PySpark: Groupby within groups and display sum in separate fields based on certain values


I have a dataframe which contains Company name, EmpId, Bonus & Salary.

COMPANY EMPID BONUS SALARY
APPLE 1234 No 5
APPLE 1235 No 7
GOOGLE 6786 Yes 6
GOOGLE 6787 No 5
GOOGLE 6788 No 6
TARGET 9091 Yes 4
TARGET 9092 Yes 1
TARGET 9093 Yes 9
TARGET 9094 No 2
TARGET 9094 Yes 4

I want to group by Company name regardless of EmpIds and create 2 different columns which will display total sum of Bonus & salary received by company.

Expected output:

COMPANY TOT_AMT_NO_BONUS TOTAL_BONUS
APPLE 12 0
GOOGLE 11 6
TARGET 2 18

Tried with groupBy, Aggregate & Sum but not getting results as expected. Appreciate if someone can help.
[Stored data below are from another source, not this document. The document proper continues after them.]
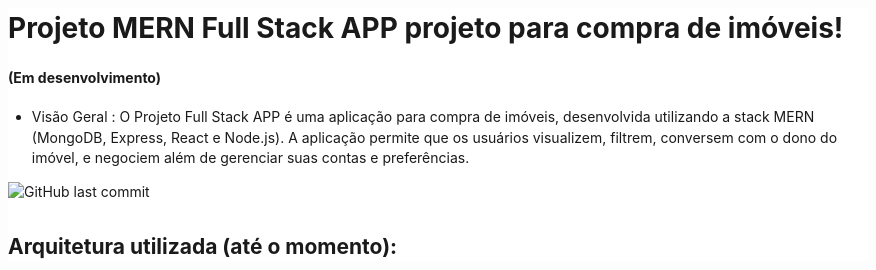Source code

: # Projeto MERN Full Stack APP projeto para compra de imóveis!
#### (Em desenvolvimento)

 - Visão Geral :
O Projeto Full Stack APP é uma aplicação para compra de imóveis, desenvolvida utilizando a stack MERN (MongoDB, Express, React e Node.js). A aplicação permite que os usuários visualizem, filtrem, conversem com o dono do imóvel, e negociem além de gerenciar suas contas e preferências.

![GitHub last commit](https://img.shields.io/github/last-commit/LucasDiello/Next-js-Ecommerce)

## Arquitetura utilizada (até o momento):

<div>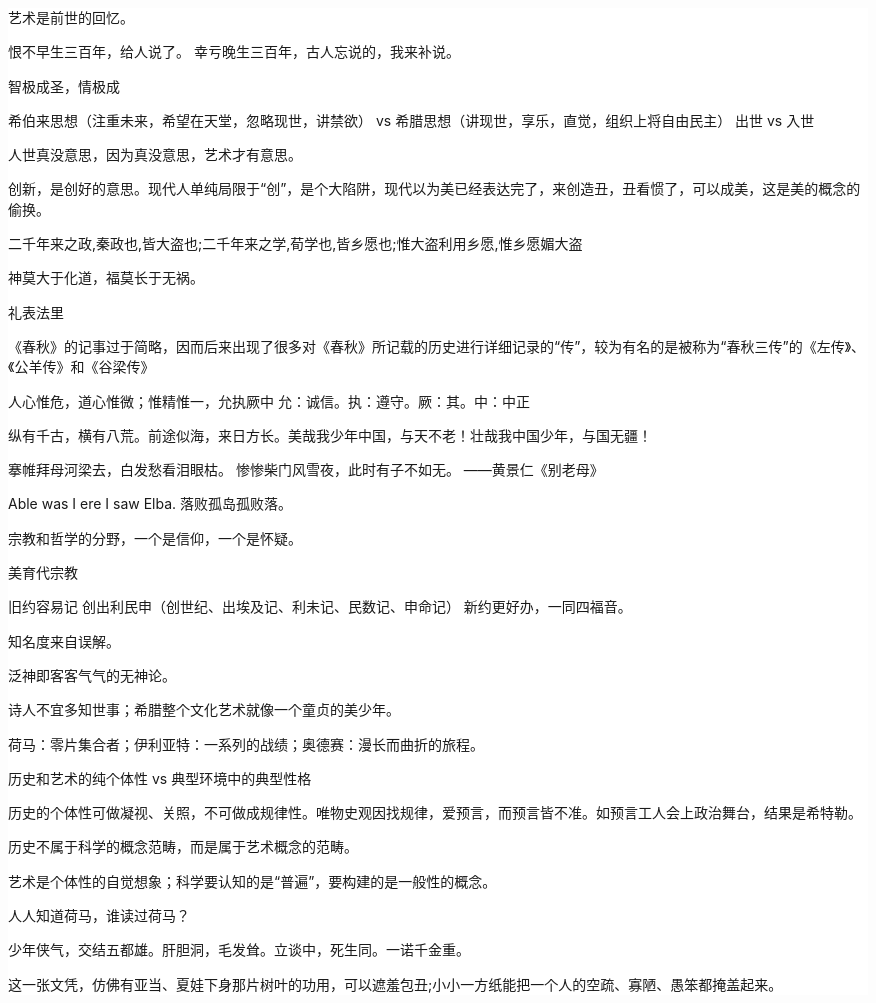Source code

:艺术是前世的回忆。

恨不早生三百年，给人说了。
幸亏晚生三百年，古人忘说的，我来补说。

智极成圣，情极成

希伯来思想（注重未来，希望在天堂，忽略现世，讲禁欲）  vs 希腊思想（讲现世，享乐，直觉，组织上将自由民主）
出世  vs 入世

人世真没意思，因为真没意思，艺术才有意思。

创新，是创好的意思。现代人单纯局限于“创”，是个大陷阱，现代以为美已经表达完了，来创造丑，丑看惯了，可以成美，这是美的概念的偷换。

二千年来之政,秦政也,皆大盗也;二千年来之学,荀学也,皆乡愿也;惟大盗利用乡愿,惟乡愿媚大盗

神莫大于化道，福莫长于无祸。

礼表法里

《春秋》的记事过于简略，因而后来出现了很多对《春秋》所记载的历史进行详细记录的“传”，较为有名的是被称为“春秋三传”的《左传》、《公羊传》和《谷梁传》

人心惟危，道心惟微；惟精惟一，允执厥中
允：诚信。执：遵守。厥：其。中：中正

纵有千古，横有八荒。前途似海，来日方长。美哉我少年中国，与天不老！壮哉我中国少年，与国无疆！

搴帷拜母河梁去，白发愁看泪眼枯。
惨惨柴门风雪夜，此时有子不如无。
——黄景仁《别老母》

Able was I ere I saw Elba.
落败孤岛孤败落。

宗教和哲学的分野，一个是信仰，一个是怀疑。

美育代宗教

旧约容易记
创出利民申（创世纪、出埃及记、利未记、民数记、申命记）
新约更好办，一同四福音。

知名度来自误解。

泛神即客客气气的无神论。

诗人不宜多知世事；希腊整个文化艺术就像一个童贞的美少年。

荷马：零片集合者；伊利亚特：一系列的战绩；奥德赛：漫长而曲折的旅程。

历史和艺术的纯个体性 vs 典型环境中的典型性格

历史的个体性可做凝视、关照，不可做成规律性。唯物史观因找规律，爱预言，而预言皆不准。如预言工人会上政治舞台，结果是希特勒。

历史不属于科学的概念范畴，而是属于艺术概念的范畴。

艺术是个体性的自觉想象；科学要认知的是“普遍”，要构建的是一般性的概念。

人人知道荷马，谁读过荷马？

少年侠气，交结五都雄。肝胆洞，毛发耸。立谈中，死生同。一诺千金重。

这一张文凭，仿佛有亚当、夏娃下身那片树叶的功用，可以遮羞包丑;小小一方纸能把一个人的空疏、寡陋、愚笨都掩盖起来。
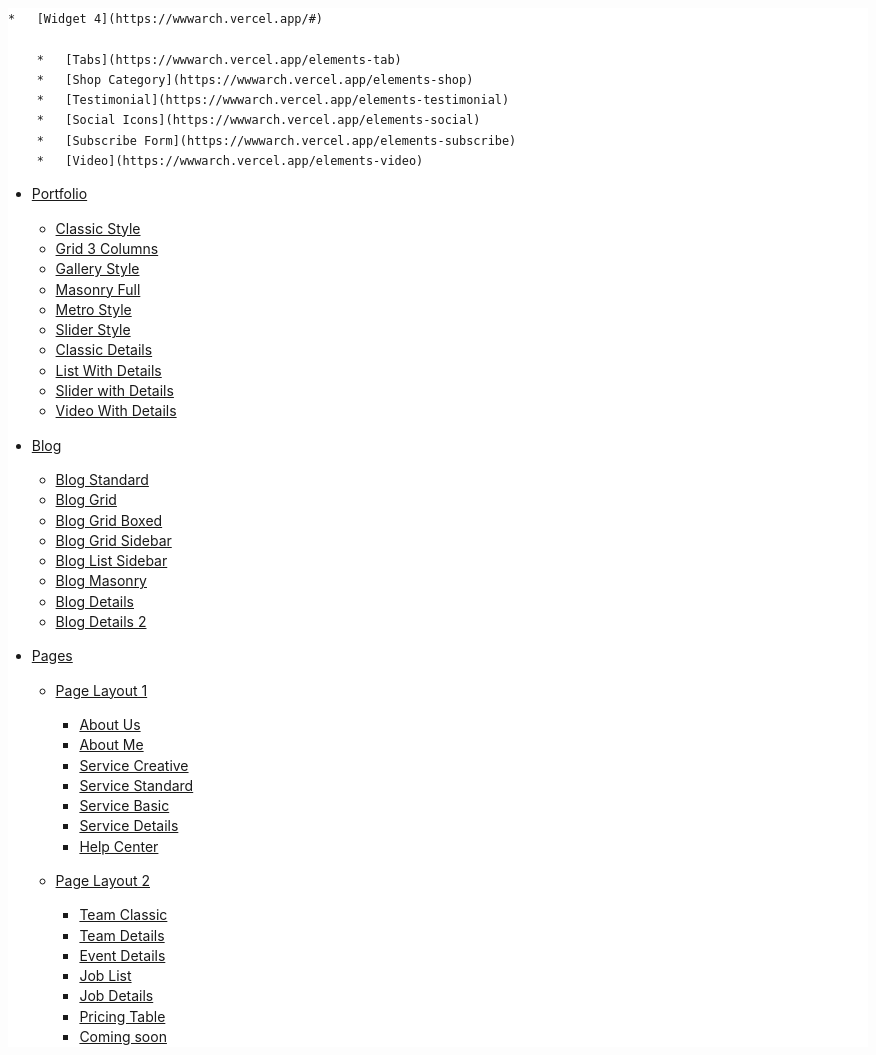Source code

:     *   [Widget 4](https://wwwarch.vercel.app/#)
        
        *   [Tabs](https://wwwarch.vercel.app/elements-tab)
        *   [Shop Category](https://wwwarch.vercel.app/elements-shop)
        *   [Testimonial](https://wwwarch.vercel.app/elements-testimonial)
        *   [Social Icons](https://wwwarch.vercel.app/elements-social)
        *   [Subscribe Form](https://wwwarch.vercel.app/elements-subscribe)
        *   [Video](https://wwwarch.vercel.app/elements-video)
        
    
*   [Portfolio](https://wwwarch.vercel.app/portfolio)
    
    *   [Classic Style](https://wwwarch.vercel.app/portfolio)
    *   [Grid 3 Columns](https://wwwarch.vercel.app/portfolio-2)
    *   [Gallery Style](https://wwwarch.vercel.app/portfolio-gallery)
    *   [Masonry Full](https://wwwarch.vercel.app/portfolio-masonry)
    *   [Metro Style](https://wwwarch.vercel.app/portfolio-metro)
    *   [Slider Style](https://wwwarch.vercel.app/portfolio-slider)
    *   [Classic Details](https://wwwarch.vercel.app/portfolio-details)
    *   [List With Details](https://wwwarch.vercel.app/portfolio-details-list)
    *   [Slider with Details](https://wwwarch.vercel.app/portfolio-details-slider)
    *   [Video With Details](https://wwwarch.vercel.app/portfolio-details-video)
    
*   [Blog](https://wwwarch.vercel.app/blog)
    
    *   [Blog Standard](https://wwwarch.vercel.app/blog)
    *   [Blog Grid](https://wwwarch.vercel.app/blog-grid)
    *   [Blog Grid Boxed](https://wwwarch.vercel.app/blog-grid-2)
    *   [Blog Grid Sidebar](https://wwwarch.vercel.app/blog-grid-sidebar)
    *   [Blog List Sidebar](https://wwwarch.vercel.app/blog-list-sidebar)
    *   [Blog Masonry](https://wwwarch.vercel.app/blog-masonry)
    *   [Blog Details](https://wwwarch.vercel.app/blog-details)
    *   [Blog Details 2](https://wwwarch.vercel.app/blog-details-2)
    
*   [Pages](https://wwwarch.vercel.app/#)
    
    *   [Page Layout 1](https://wwwarch.vercel.app/#)
        
        *   [About Us](https://wwwarch.vercel.app/about)
        *   [About Me](https://wwwarch.vercel.app/about-me)
        *   [Service Creative](https://wwwarch.vercel.app/services)
        *   [Service Standard](https://wwwarch.vercel.app/services-2)
        *   [Service Basic](https://wwwarch.vercel.app/services-3)
        *   [Service Details](https://wwwarch.vercel.app/service-details)
        *   [Help Center](https://wwwarch.vercel.app/help)
        
    *   [Page Layout 2](https://wwwarch.vercel.app/#)
        
        *   [Team Classic](https://wwwarch.vercel.app/team)
        *   [Team Details](https://wwwarch.vercel.app/team-details)
        *   [Event Details](https://wwwarch.vercel.app/event-details)
        *   [Job List](https://wwwarch.vercel.app/job)
        *   [Job Details](https://wwwarch.vercel.app/job-details)
        *   [Pricing Table](https://wwwarch.vercel.app/pricing)
        *   [Coming soon](https://wwwarch.vercel.app/coming-soon)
Thanks in advance.


Solution

  • You can groupby company, pivot on bonus, and sum salary, then fill any null entries with 0:

    sparkDF.groupby('COMPANY').pivot('BONUS').sum('salary').withColumnRenamed(
        'No', 'TOT_AMT_NO_BONUS',
    ).withColumnRenamed(
        'Yes', 'TOTAL_BONUS'
    ).fillna(
        value=0, subset=['TOT_AMT_NO_BONUS','TOTAL_BONUS']
    )
    
    +-------+----------------+-----------+
    |COMPANY|TOT_AMT_NO_BONUS|TOTAL_BONUS|
    +-------+----------------+-----------+
    |  APPLE|              12|          0|
    | TARGET|               2|         18|
    | GOOGLE|              11|          6|
    +-------+----------------+-----------+